Gareth afiló la mirada, disfrazando su sorpresa. Ya estaba. El primer acto de la farsa que aquella mujer quería que él se tragara. Porque no podía hablar en serio… ¿o sí?

–¿Tienes amnesia? ¡No me digas! ¿Ya es la hora de la teleserie? –se burló él, encogiéndose de hombros–. De acuerdo. Te seguiré el juego. Yo soy Gareth. Tú te llamas Gracie Darlington. Eres de Savanah. Jacob y yo lo hemos visto en tu permiso de conducir.

A ella comenzó a temblarle el labio inferior, hasta que se lo mordió, haciendo un esfuerzo palpable por mantener la compostura. Debía de ser una actriz consumada, observó él. Sin embargo, la mirada de puro terror de sus ojos parecía casi imposible de fingir.

–¿Cómo he llegado aquí? –preguntó ella–. ¿Tengo un coche fuera?

Gareth negó con la cabeza.

–Que yo sepa, subiste por la montaña. Toda una hazaña, por otra parte. No hay senderos en la falda. Tienes los brazos y las piernas llenos de arañazos.

–¿Tengo teléfono móvil?

Gareth ladeó la cabeza, observándola.

–Iré a ver –repuso él y se fue a buscar el bolso que Jacob había examinado antes. En un bolsillo con cremallera, encontró un teléfono. Se lo lanzó a la cama, a su lado. Por suerte, la batería parecía en plena carga. Gracie activó la pantalla táctil.

–Bueno, al menos, recuerdas cómo se hace eso –señaló él.

Gracie se encogió ante su sarcasmo, aunque no levantó la vista. Se concentró para buscar en la lista de nombres de su agenda.

Cuando al fin levantó la cabeza, tenía los ojos empañados.

–Ninguno de estos nombres significa nada para mí –susurró ella, mientras una lágrima le rodaba por la mejilla–. ¿Por qué no recuerdo nada?

Gareth le tomó el teléfono de las manos con un gesto de compasión forzada.

–Te golpeaste la cabeza al caer de mi porche.
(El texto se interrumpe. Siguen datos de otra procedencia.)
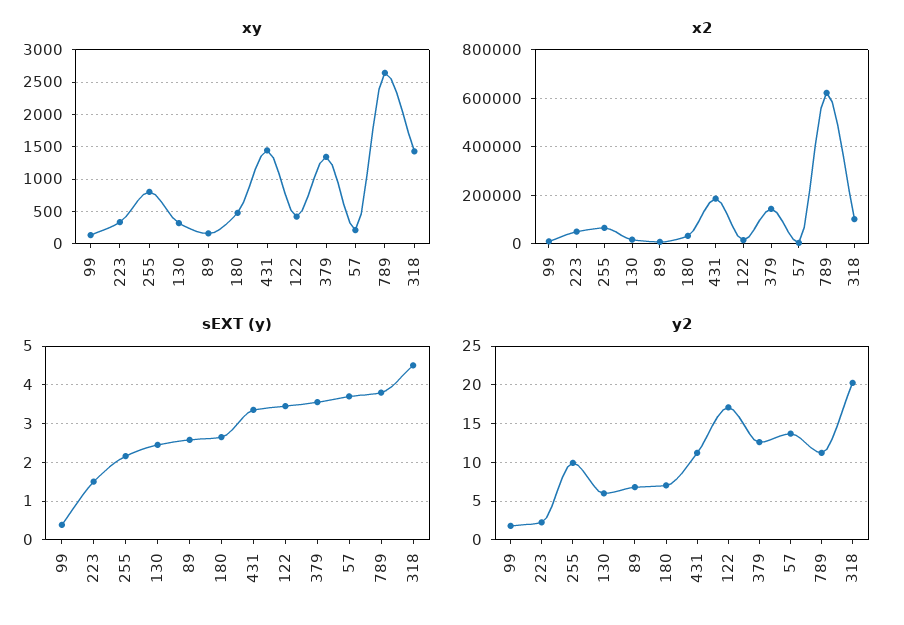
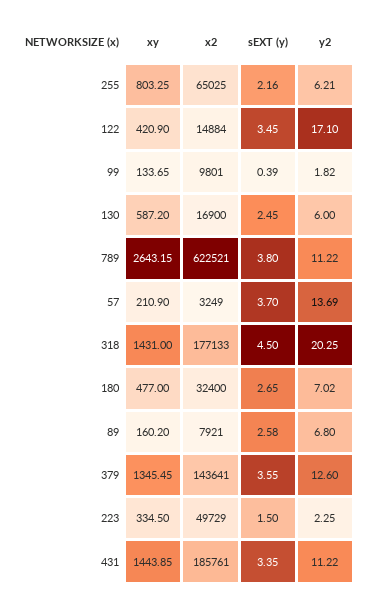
xy, 130: 300 -> 587.2
x2, 318: 100000 -> 177133
y2, 255: 10 -> 6.21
Jacob es médico. Dice que vas a ponerte bien –explicó él. Sin embargo, Jacob se había ido antes de que saliera a la luz lo de la amnesia. Maldición.

Sin estar seguro de qué buscaba, Gareth revisó la agenda del móvil. Entonces, cayó en la cuenta de algo. Había un papá.
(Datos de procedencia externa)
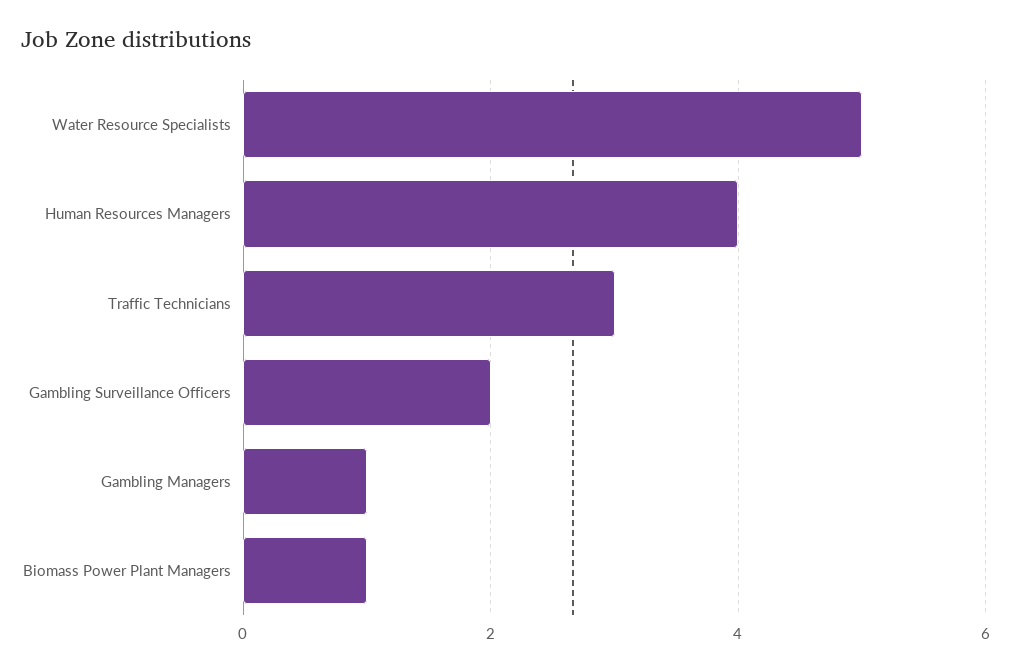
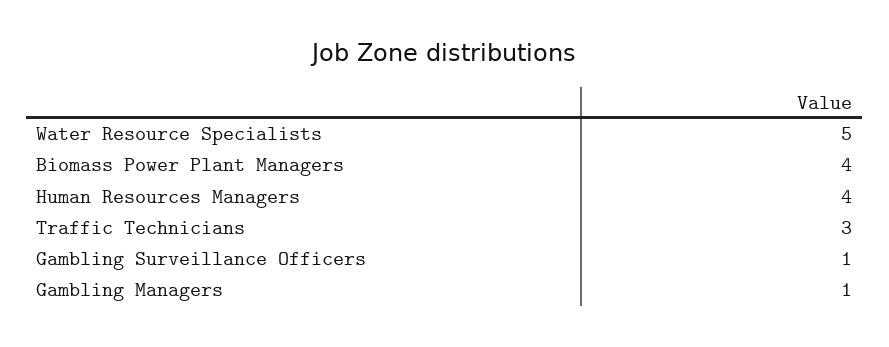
Gambling Surveillance Officers: 2 -> 1
Biomass Power Plant Managers: 1 -> 4

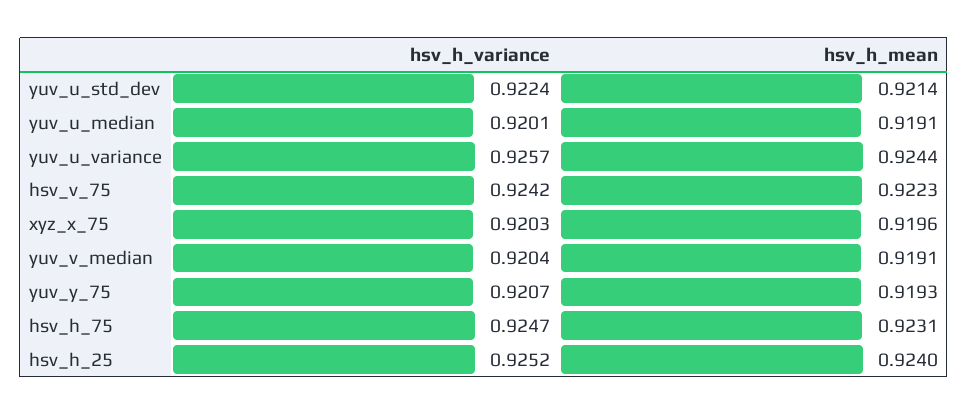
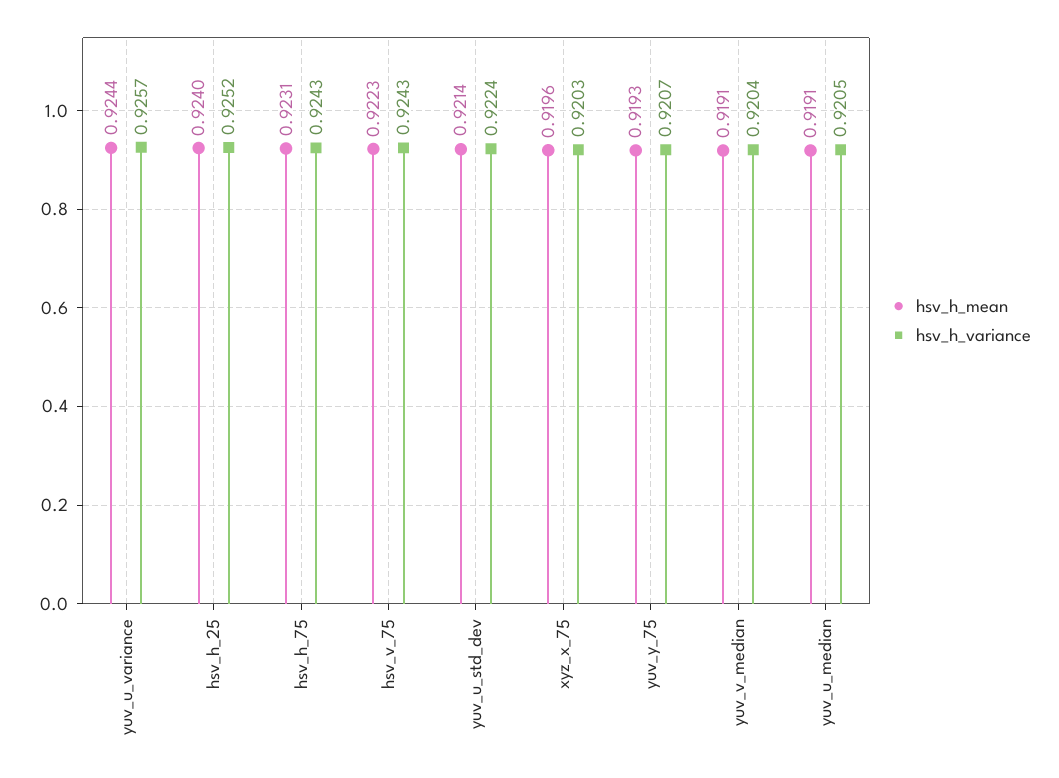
hsv_h_variance, yuv_u_median: 0.9201 -> 0.9205
hsv_h_variance, hsv_v_75: 0.9242 -> 0.9243
hsv_h_variance, hsv_h_75: 0.9247 -> 0.9243

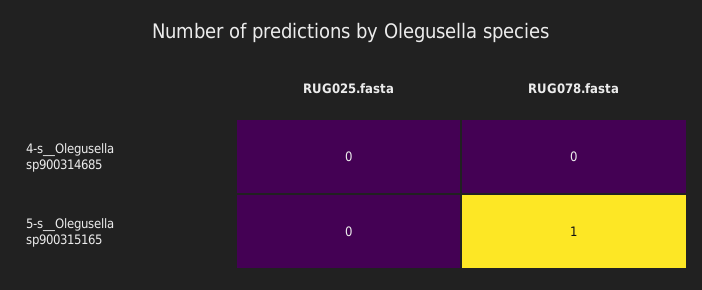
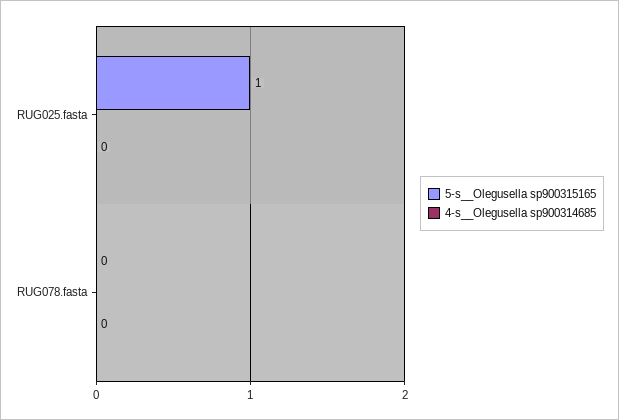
5-s__Olegusella sp900315165, RUG025.fasta: 0 -> 1
5-s__Olegusella sp900315165, RUG078.fasta: 1 -> 0

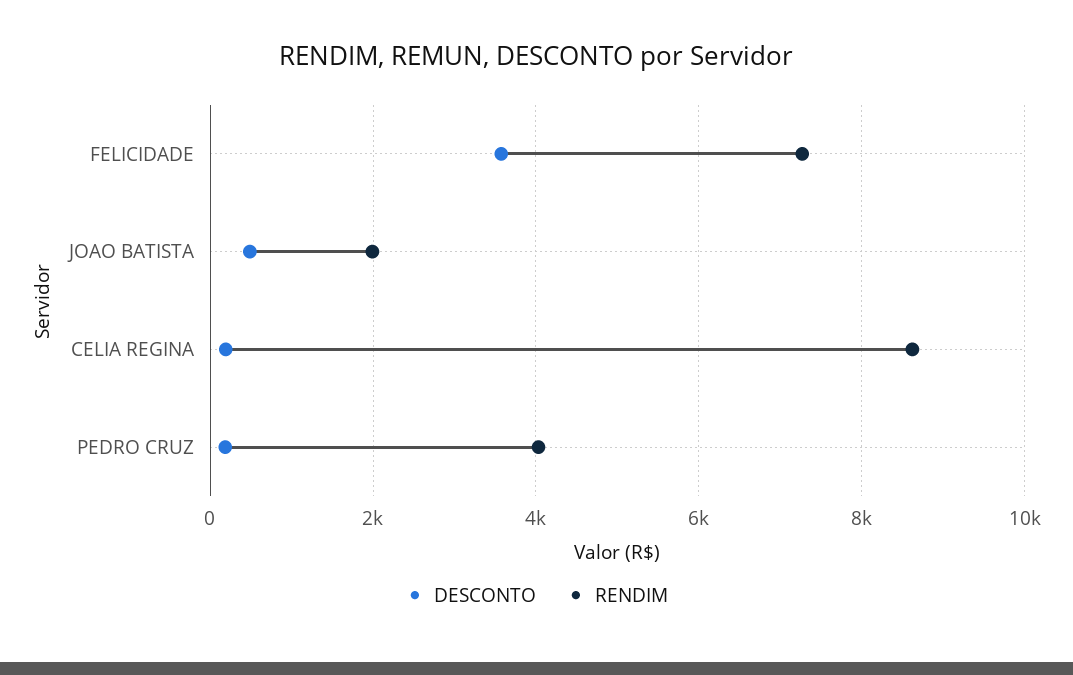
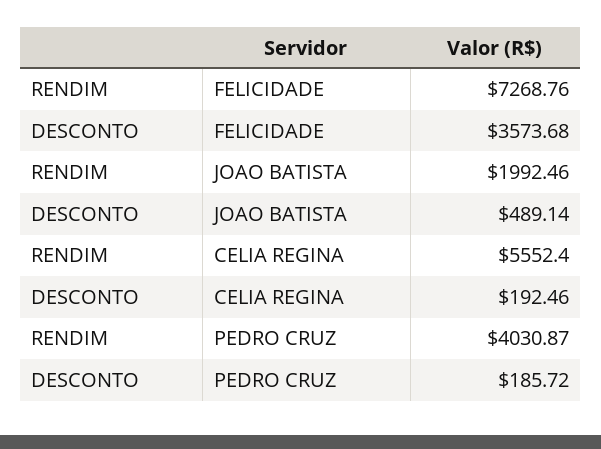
RENDIM, CELIA REGINA: 8600 -> 5552.4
Apretó el botón de llamada y esperó. Un hombre respondió al otro lado de la línea.

–Soy Gareth Wolff. Su hija se ha caído y se ha lastimado. La ha visto un médico y dice que no es grave. Pero sufre una pérdida momentánea de memoria. Sería de gran ayuda que la tranquilizara. Le pasaré el teléfono.

Sin esperar respuesta, le tendió el aparato a Gracie.
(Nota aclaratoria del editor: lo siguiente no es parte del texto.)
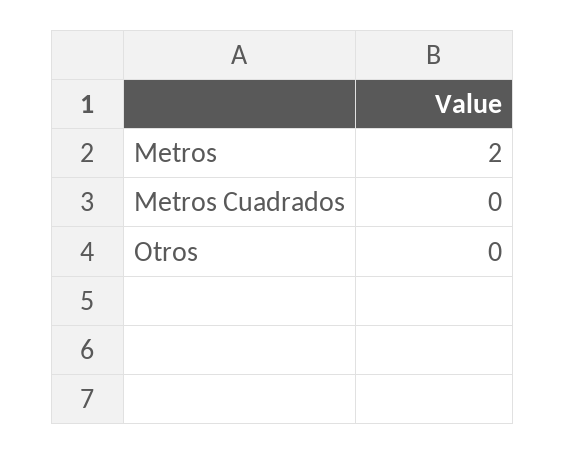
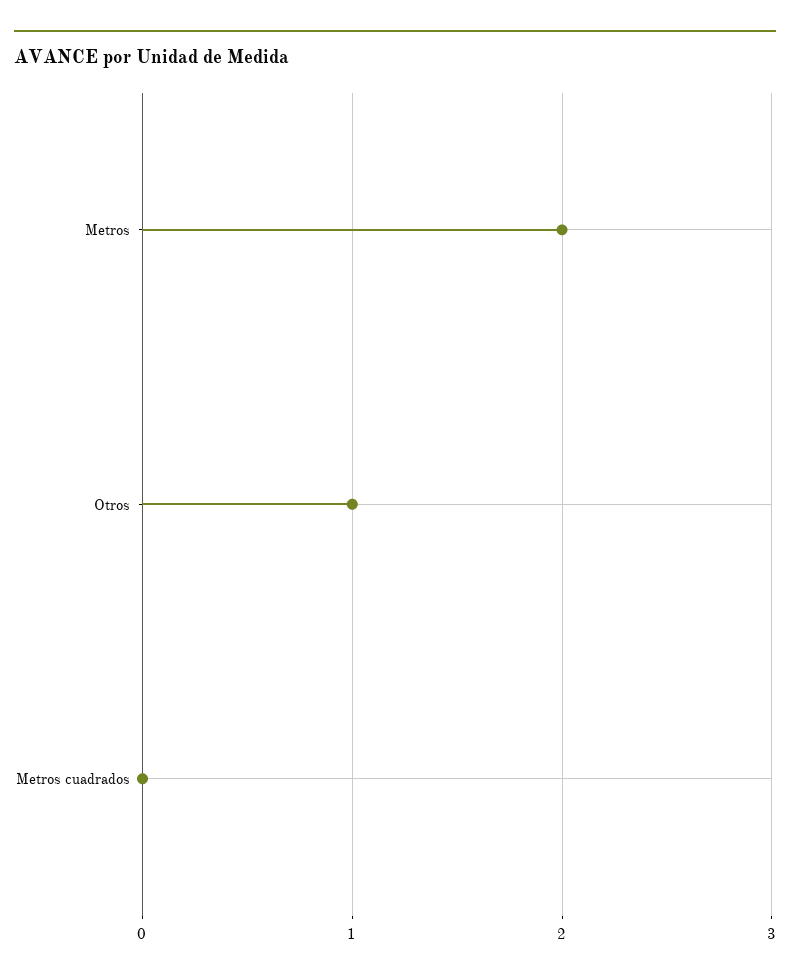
Otros: 0 -> 1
Ella se incorporó, apoyando la espalda en el cabecero.

–¿Hola?

Gareth se sentó en la cama, lo bastante cerca como para advertir el tono de sorpresa del hombre al otro lado del auricular y para escuchar fragmentos de conversación.

–Maldición, pequeña. No pensé que fueras capaz de eso. ¿Has fingido un accidente en la finca de los Wolff? ¿Y ahora dices que tienes amnesia? Estupendo, lo tienes justo donde queríamos. Todos estarán aterrorizados pensando que vamos a demandarlos. Una idea excelente, hija. Tu tenacidad es admirable. Muy bien, pequeña, muy bien.

Gracie interrumpió la euforia del otro hombre.